MWN will announce the key partners for Broad Media in the “coming weeks”.

Flow & FrankThe publishing company announced its US site, which will be named Flo and Frank and led by Sarah Bryden-Brown, will have no traditional display ads, a model pioneered by Buzzfeed.

“It’s a nod to the future of digital advertising,” Rogers said. “Display will always play a role but certainly the advertising industry is moving to be very content led. So you will have pre-roll and you will have trans-media story telling which will be editorial and brand funded.”

Rogers said MWN isn’t in the position to roll out a similar strategy locally.

“The onset of ad-blocking, everyone’s looking at whether there’s room for the standard display ad.

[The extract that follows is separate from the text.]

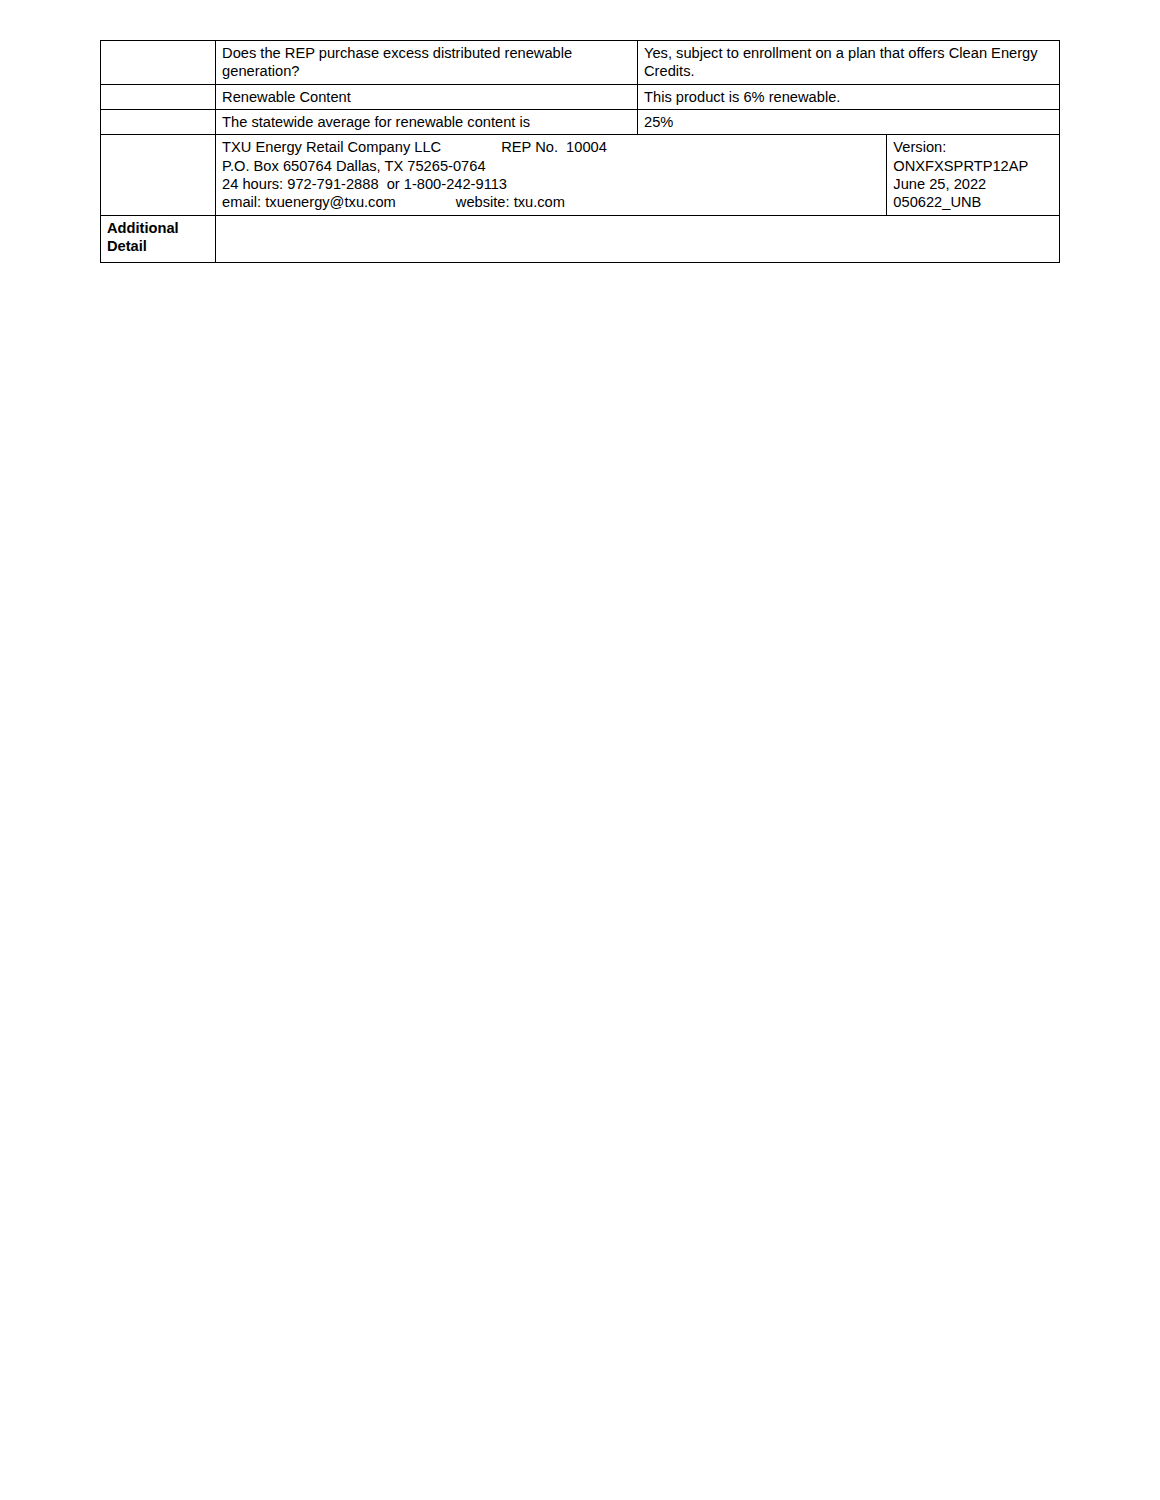| | Does the REP purchase excess distributed renewable generation? | Yes, subject to enrollment on a plan that offers Clean Energy Credits. |
| | Renewable Content | This product is 6% renewable. |
| | The statewide average for renewable content is | 25% |
| | TXU Energy Retail Company LLC REP No. 10004 P.O. Box 650764 Dallas, TX 75265-0764 24 hours: 972-791-2888 or 1-800-242-9113 email: txuenergy@txu.com website: txu.com | Version: ONXFXSPRTP12AP June 25, 2022 050622_UNB |
| Additional Detail | |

Luckily we’re a business built on native content, so we’re not staring down the barrel of losing $50m in display inventory,” she said.

The US site Flo and Frank will launch in February.

The upfront presentation also saw MWN reaffirm its position on click bait, distancing themselves from their past click bait style, saying it was dead.

“Clickbait is very suggestive. One person’s click bait is another person’s authentic headline. We have absolutely moved forward with a clear policy that we reflect the genuine content of the article whether that’s on the site or on social,” Rogers said.